● **Entries drawn from a collection**
= = = = =
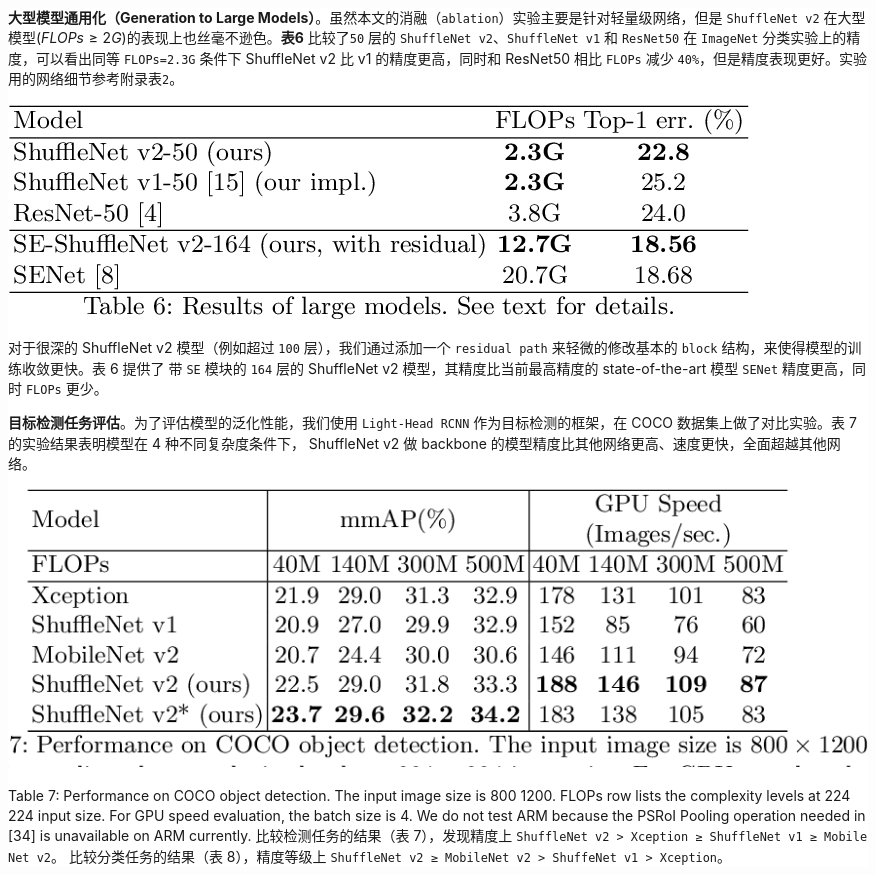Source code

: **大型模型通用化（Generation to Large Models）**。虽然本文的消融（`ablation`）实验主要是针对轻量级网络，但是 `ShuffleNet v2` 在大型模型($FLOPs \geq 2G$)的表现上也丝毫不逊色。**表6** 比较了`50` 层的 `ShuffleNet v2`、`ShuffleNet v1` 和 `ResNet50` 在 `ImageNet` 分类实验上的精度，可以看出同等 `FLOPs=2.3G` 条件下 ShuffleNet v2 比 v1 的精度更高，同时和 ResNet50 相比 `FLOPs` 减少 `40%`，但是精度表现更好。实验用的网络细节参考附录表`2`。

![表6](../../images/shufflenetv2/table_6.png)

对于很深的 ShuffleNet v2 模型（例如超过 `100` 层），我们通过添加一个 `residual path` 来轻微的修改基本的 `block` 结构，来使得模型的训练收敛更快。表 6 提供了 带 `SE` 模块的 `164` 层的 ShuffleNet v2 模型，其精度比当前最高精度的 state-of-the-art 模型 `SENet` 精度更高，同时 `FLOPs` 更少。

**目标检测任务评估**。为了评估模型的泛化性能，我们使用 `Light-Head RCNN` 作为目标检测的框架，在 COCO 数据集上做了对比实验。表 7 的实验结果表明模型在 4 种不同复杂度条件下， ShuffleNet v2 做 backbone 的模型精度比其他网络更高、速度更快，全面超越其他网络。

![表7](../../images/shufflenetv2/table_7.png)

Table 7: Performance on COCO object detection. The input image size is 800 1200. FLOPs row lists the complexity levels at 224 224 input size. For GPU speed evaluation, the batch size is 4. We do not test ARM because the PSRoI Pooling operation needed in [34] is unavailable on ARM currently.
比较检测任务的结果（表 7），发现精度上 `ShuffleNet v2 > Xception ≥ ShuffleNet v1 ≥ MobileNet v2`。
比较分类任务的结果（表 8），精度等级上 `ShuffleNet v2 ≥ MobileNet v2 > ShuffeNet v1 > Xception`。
= = = = =
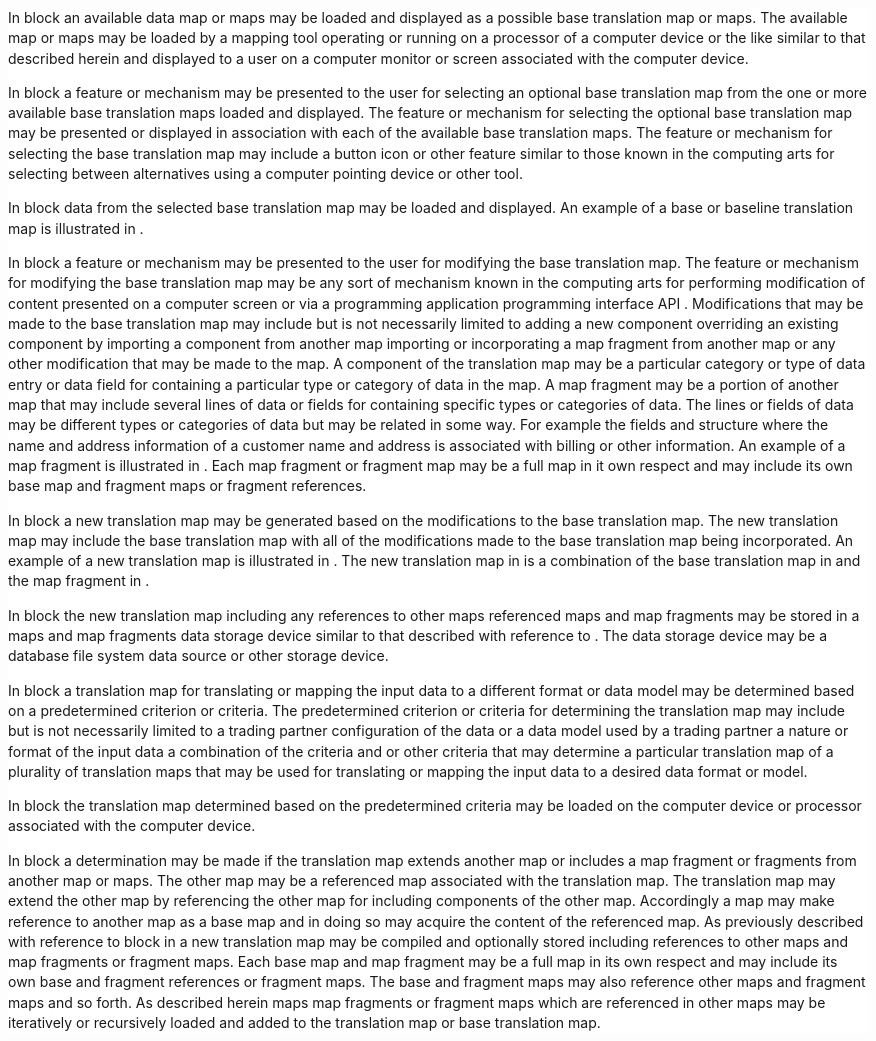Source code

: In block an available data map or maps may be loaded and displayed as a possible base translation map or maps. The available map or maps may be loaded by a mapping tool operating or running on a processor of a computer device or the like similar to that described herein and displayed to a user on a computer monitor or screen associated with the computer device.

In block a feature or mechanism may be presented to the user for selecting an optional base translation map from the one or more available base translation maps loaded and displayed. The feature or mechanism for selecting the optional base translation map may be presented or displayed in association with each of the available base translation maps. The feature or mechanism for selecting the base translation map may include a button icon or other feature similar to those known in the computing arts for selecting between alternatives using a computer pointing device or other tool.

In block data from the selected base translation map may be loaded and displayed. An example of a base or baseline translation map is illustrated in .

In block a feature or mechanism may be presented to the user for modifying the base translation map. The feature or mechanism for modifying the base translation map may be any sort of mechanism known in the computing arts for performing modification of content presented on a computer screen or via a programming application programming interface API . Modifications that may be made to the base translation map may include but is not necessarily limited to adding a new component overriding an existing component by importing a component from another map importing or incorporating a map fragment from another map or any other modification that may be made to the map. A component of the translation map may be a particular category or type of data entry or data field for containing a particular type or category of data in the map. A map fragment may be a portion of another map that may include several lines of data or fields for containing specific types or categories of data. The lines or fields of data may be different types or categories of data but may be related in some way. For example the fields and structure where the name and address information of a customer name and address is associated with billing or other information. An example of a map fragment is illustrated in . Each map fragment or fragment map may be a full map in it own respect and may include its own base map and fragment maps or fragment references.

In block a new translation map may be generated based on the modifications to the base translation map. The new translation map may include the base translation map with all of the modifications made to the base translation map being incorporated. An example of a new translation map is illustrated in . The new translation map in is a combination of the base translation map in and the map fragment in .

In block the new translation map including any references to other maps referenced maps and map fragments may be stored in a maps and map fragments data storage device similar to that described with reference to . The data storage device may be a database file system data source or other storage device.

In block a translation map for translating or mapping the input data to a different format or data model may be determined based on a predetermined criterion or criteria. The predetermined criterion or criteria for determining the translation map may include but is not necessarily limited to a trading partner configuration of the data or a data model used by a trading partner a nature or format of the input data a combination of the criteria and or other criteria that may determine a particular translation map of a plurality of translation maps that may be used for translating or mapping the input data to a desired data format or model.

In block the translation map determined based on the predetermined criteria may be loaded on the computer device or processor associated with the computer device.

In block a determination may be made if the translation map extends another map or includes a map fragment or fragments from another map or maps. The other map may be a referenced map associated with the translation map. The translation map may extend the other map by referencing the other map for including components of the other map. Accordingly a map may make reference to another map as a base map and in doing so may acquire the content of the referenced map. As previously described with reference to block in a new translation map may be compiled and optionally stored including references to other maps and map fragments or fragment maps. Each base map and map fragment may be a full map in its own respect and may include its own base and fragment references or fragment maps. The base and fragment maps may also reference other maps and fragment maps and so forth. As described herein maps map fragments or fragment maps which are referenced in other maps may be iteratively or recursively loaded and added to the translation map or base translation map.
= = = = =
● **Problem description**
Extract each line of the items above that contains the string "COCO", treating uppercase and lowercase letters as distinct.

● **Exercise response**
**目标检测任务评估**。为了评估模型的泛化性能，我们使用 `Light-Head RCNN` 作为目标检测的框架，在 COCO 数据集上做了对比实验。表 7 的实验结果表明模型在 4 种不同复杂度条件下， ShuffleNet v2 做 backbone 的模型精度比其他网络更高、速度更快，全面超越其他网络。
Table 7: Performance on COCO object detection. The input image size is 800 1200. FLOPs row lists the complexity levels at 224 224 input size. For GPU speed evaluation, the batch size is 4. We do not test ARM because the PSRoI Pooling operation needed in [34] is unavailable on ARM currently.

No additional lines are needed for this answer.